If, despite our alarm that accounting assets are unreliable, a transfer pricing analyst insists in using assets as the base to determine comparable operating profits, we offer another look at ROA (“return on assets”).

Defining P(t) ≡ EBIT (operating profits after depreciation; again, excluding amortization of acquired intangibles or excluding depletion) and U(t) ≡ random error, and posit:

     (2)     P(t) = ρ K(t – 1) + U(t) is the operating profit equation;

     (3)     K(t) ≡ G(t) + (1 – δ) K(t – 1)

which is the perpetual inventory equation considering t = 1 to T years of data for each comparable company. See e.g. Klein (1962), pp. 88, 138, 194-195, Kuh (1963), equation 2.3, p. 9, Maddala (1977), pp. 142-146, Usher (1980), p. 6 (equation 6), OECD (2009), Chapter 10 (perpetual inventory method (PIM)).

We can’t estimate the structural (behavioral) equation (2) because K(t) is endogenous. Thus, we consider the equations (1) and (3) to obtain a reduced-form equation:

              P(t) = ρ [G(t – 1) +  (1 – δ) K(t – 2)] + U(t)

              P(t) = ρ [γ K(t – 2) + (1 – δ) K(t – 2)] + U(t)

     (4)    P(t) = π K(t – 2) + U(t)

where π = ρ [γ + (1 – δ)] is a composite coefficient including the depreciation rate.

If (1) is true, equation (4) means that the slope coefficient π = ROA (“return on assets,” where assets are restricted to PPE) of the selected comparable company is the ratio of operating profits after depreciation to PPE lagged two-periods.

In fact, it’s difficult to hold that the assumed depreciation rate (δ) is the same among the selected comparables, and so it’s likely that both γ and the hidden intercept may differ between the selected comparables. Thus, the expected “invisible hand” of gravitation (tendency towards a single ROA among the comparables) may not be achieved.

In sum, the selection of ROA in transfer pricing is clogged with avoidable problems and, perhaps for this same reason, it’s an open grotto for game playing. The Hermes’ thread out of this labyrinth is to produce profit indicators based on more reliable data than accounting measures of assets. We prefer to calculate more reliable profit margins for controlled importers and profit markups for controlled exporters both based on the reduced-form of the price plus profit markup equation.

References

Lawrence Klein, Introduction to Econometrics, Prentice-Hall, 1962.

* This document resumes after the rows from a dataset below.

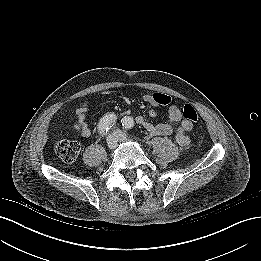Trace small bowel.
<instances>
[{"instance_id":"small-bowel-1","label":"small bowel","mask_w":261,"mask_h":261,"mask_svg":"<svg viewBox=\"0 0 261 261\" xmlns=\"http://www.w3.org/2000/svg\"><path fill=\"white\" fill-rule=\"evenodd\" d=\"M142 99L150 104L153 108L148 111L150 117H155L157 112L155 108L163 105L159 103L154 94H144ZM89 110V103L82 102L77 108L75 117L80 126L82 136L90 137L92 134L91 128L87 122V112ZM135 122L143 126L151 135L155 136H167L175 130L176 142L185 146L190 142L188 132L193 128V124L186 119H183L182 112L177 105L171 104L168 108V121L165 123L154 124L147 120L144 116L139 115L135 118Z\"/></svg>"}]
</instances>
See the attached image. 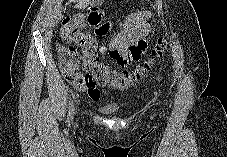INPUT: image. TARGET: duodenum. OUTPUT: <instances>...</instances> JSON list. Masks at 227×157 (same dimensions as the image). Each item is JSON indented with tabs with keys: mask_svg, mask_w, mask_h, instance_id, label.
Listing matches in <instances>:
<instances>
[{
	"mask_svg": "<svg viewBox=\"0 0 227 157\" xmlns=\"http://www.w3.org/2000/svg\"><path fill=\"white\" fill-rule=\"evenodd\" d=\"M100 21H104V16H91L90 25H100ZM104 30H113V25H104ZM98 31L102 32L103 28L99 27Z\"/></svg>",
	"mask_w": 227,
	"mask_h": 157,
	"instance_id": "duodenum-1",
	"label": "duodenum"
}]
</instances>
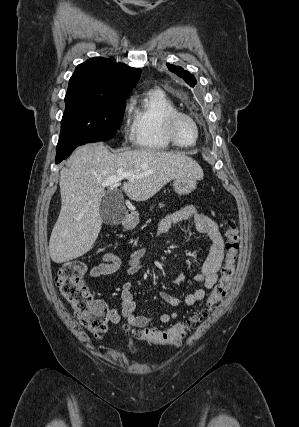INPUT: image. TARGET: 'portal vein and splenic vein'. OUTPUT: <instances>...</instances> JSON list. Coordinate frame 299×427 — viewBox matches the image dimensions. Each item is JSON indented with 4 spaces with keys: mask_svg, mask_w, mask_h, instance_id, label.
<instances>
[{
    "mask_svg": "<svg viewBox=\"0 0 299 427\" xmlns=\"http://www.w3.org/2000/svg\"><path fill=\"white\" fill-rule=\"evenodd\" d=\"M137 176L131 173H119L117 176L107 179L103 182V186L118 185L123 179H135Z\"/></svg>",
    "mask_w": 299,
    "mask_h": 427,
    "instance_id": "portal-vein-and-splenic-vein-1",
    "label": "portal vein and splenic vein"
}]
</instances>
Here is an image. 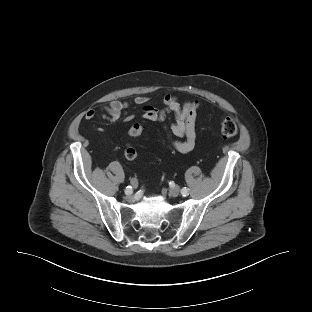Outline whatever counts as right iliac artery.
Returning <instances> with one entry per match:
<instances>
[{
  "label": "right iliac artery",
  "mask_w": 312,
  "mask_h": 312,
  "mask_svg": "<svg viewBox=\"0 0 312 312\" xmlns=\"http://www.w3.org/2000/svg\"><path fill=\"white\" fill-rule=\"evenodd\" d=\"M126 194L132 193V186H127L125 190Z\"/></svg>",
  "instance_id": "82829eb1"
}]
</instances>
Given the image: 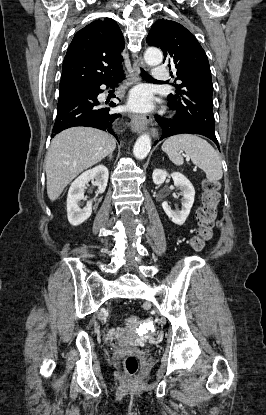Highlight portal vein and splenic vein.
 <instances>
[{"label":"portal vein and splenic vein","mask_w":266,"mask_h":415,"mask_svg":"<svg viewBox=\"0 0 266 415\" xmlns=\"http://www.w3.org/2000/svg\"><path fill=\"white\" fill-rule=\"evenodd\" d=\"M186 159L189 161V157H187ZM195 170H196V168H195Z\"/></svg>","instance_id":"obj_1"}]
</instances>
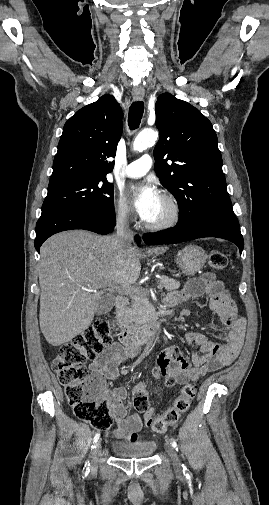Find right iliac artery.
Masks as SVG:
<instances>
[{
	"label": "right iliac artery",
	"instance_id": "obj_1",
	"mask_svg": "<svg viewBox=\"0 0 269 505\" xmlns=\"http://www.w3.org/2000/svg\"><path fill=\"white\" fill-rule=\"evenodd\" d=\"M99 438H100V433H97V434L95 435L94 439H93V445H92V448H94V447H95V443H97V441L99 440ZM89 466H90L89 462H86V464H85V466H84V469H83V471H84V474H85V475H87V474L89 473V471H90V470H89Z\"/></svg>",
	"mask_w": 269,
	"mask_h": 505
}]
</instances>
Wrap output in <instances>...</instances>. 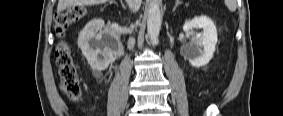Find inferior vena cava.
<instances>
[{"label":"inferior vena cava","mask_w":283,"mask_h":116,"mask_svg":"<svg viewBox=\"0 0 283 116\" xmlns=\"http://www.w3.org/2000/svg\"><path fill=\"white\" fill-rule=\"evenodd\" d=\"M127 2L132 12H136L139 10L142 1L141 0H127Z\"/></svg>","instance_id":"inferior-vena-cava-1"}]
</instances>
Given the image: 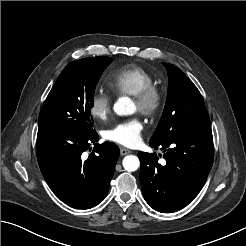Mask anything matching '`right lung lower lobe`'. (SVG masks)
<instances>
[{"label": "right lung lower lobe", "instance_id": "obj_1", "mask_svg": "<svg viewBox=\"0 0 246 246\" xmlns=\"http://www.w3.org/2000/svg\"><path fill=\"white\" fill-rule=\"evenodd\" d=\"M90 134L68 129L41 127L37 135V159L41 172L54 194L78 209H89L107 195L120 151L112 142L95 144ZM95 153L84 160L90 144Z\"/></svg>", "mask_w": 246, "mask_h": 246}]
</instances>
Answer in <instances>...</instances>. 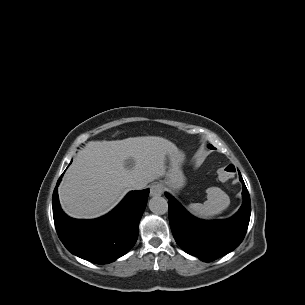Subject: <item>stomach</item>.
Segmentation results:
<instances>
[{"label":"stomach","instance_id":"stomach-1","mask_svg":"<svg viewBox=\"0 0 305 305\" xmlns=\"http://www.w3.org/2000/svg\"><path fill=\"white\" fill-rule=\"evenodd\" d=\"M169 170L162 185L165 190L178 192L186 183V178L182 172L181 166L185 160V154L176 150L168 154Z\"/></svg>","mask_w":305,"mask_h":305}]
</instances>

Edwin Kuh, Capital Stock Growth (A Micro-Econometric Approach), North-Holland, 1963.

G. Maddala, Econometrics, McGraw-Hill, 1977.

Measuring Capital (2nd edition): OECD Manual (2009), which you can read online: https://www.oecd.org/publications/measuring-capital-oecd-manual-2009-9789264068476-en.htm

Dan Usher (editor), The Measurement of Capital (NBER Studies in Income and Wealth Vol. 45), University of Chicago Press, 1980. Edited papers from the conference on the measurement of capital, Toronto, 1976.